The makers of Pipe Trouble , a game pulled from public broadcaster TVO ‘s website under severe pressure by media and industry, say their game has been the victim of rampant misinformation and unfairly branded by critics as being an advocate for eco-terrorism. Pop Sandbox , which produced Pipe Trouble, says the game is clearly intended as over-the-top satire — and an engagement tool — that promotes a balanced approach to natural gas development. The game was created to drive awareness about the Six Island Productions  documentary film Trouble in the Peace , and prompt a larger discussion surrounding natural gas production.

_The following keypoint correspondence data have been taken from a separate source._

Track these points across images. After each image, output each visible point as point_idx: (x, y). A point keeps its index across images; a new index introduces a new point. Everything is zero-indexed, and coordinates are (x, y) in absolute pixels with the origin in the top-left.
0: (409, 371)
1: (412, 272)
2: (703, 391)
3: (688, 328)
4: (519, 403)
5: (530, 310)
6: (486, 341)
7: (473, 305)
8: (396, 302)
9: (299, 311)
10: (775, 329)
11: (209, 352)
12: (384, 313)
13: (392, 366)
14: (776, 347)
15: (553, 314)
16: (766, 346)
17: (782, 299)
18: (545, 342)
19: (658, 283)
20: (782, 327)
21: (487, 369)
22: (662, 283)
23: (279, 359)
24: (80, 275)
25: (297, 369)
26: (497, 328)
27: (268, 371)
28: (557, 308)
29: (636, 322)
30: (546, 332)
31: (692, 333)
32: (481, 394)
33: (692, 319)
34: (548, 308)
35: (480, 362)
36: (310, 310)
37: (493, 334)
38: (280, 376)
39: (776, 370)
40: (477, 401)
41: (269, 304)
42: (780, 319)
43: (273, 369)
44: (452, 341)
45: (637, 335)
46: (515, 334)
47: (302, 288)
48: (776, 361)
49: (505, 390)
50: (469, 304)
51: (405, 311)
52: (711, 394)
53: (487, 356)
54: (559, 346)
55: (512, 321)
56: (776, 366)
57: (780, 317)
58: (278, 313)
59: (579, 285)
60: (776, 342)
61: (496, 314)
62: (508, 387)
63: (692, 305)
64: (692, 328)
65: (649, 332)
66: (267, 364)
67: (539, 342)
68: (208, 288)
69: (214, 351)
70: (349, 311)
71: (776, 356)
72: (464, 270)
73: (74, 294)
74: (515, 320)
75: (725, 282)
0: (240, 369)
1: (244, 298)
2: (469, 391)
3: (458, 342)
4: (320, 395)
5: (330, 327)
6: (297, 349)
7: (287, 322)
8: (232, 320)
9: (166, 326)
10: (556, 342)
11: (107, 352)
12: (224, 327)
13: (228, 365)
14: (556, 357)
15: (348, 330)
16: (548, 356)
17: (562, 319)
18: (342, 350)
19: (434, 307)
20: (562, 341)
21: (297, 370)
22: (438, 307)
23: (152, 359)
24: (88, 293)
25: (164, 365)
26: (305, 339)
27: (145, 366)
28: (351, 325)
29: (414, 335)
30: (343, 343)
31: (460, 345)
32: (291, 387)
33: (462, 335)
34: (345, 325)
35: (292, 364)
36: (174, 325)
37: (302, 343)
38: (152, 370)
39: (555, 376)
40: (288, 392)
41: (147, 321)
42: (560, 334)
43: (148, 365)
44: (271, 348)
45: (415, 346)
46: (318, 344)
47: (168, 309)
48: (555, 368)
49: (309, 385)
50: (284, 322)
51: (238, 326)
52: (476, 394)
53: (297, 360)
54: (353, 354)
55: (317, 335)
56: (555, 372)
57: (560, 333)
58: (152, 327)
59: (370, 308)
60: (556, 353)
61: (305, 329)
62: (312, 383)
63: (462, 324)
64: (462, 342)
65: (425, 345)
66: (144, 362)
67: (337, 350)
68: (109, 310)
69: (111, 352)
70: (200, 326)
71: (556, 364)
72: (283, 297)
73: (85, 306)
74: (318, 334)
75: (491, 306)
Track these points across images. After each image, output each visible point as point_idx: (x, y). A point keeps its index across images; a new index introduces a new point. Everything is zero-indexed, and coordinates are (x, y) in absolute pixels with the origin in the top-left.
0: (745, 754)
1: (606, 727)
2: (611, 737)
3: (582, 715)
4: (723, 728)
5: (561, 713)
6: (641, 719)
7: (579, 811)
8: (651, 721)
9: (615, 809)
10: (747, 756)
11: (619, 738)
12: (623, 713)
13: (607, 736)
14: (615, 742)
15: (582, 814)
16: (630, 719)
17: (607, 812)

Video games remain a relatively new medium for exploring topical news stories, and the creators are adamant that much of the controversy would be dispelled through actual play. Negative media coverage has often focused on a 40 second trailer for the game, which includes bombing of the pipelines – one of the extreme game ending outcomes players must expressly avoid in order to win.
In Pipe Trouble, players are tasked with successfully building their own pipeline while balancing environmental and financial considerations in overtly cartoonish situations anchored in real world events that are also featured in the film. Successful balance and meeting both interests is the only way to gain a top score or ultimately “win.” Fines, injunctions, protests and bombings are all very clearly obstacles to success. At no point does a player assume the role of an “eco-terrorist” or engage in any act of vandalism or bombing as has been reported.
The game’s producers also say reports of Pipe Trouble’s links to the David Suzuki Foundation have been inaccurate. The DSF had no role in producing the game. The game’s producers initially decided to donate a percentage of any future profits to the DSF, but that offer has been rescinded due to the ongoing distraction that decision has created. The DSF has not received any money to date.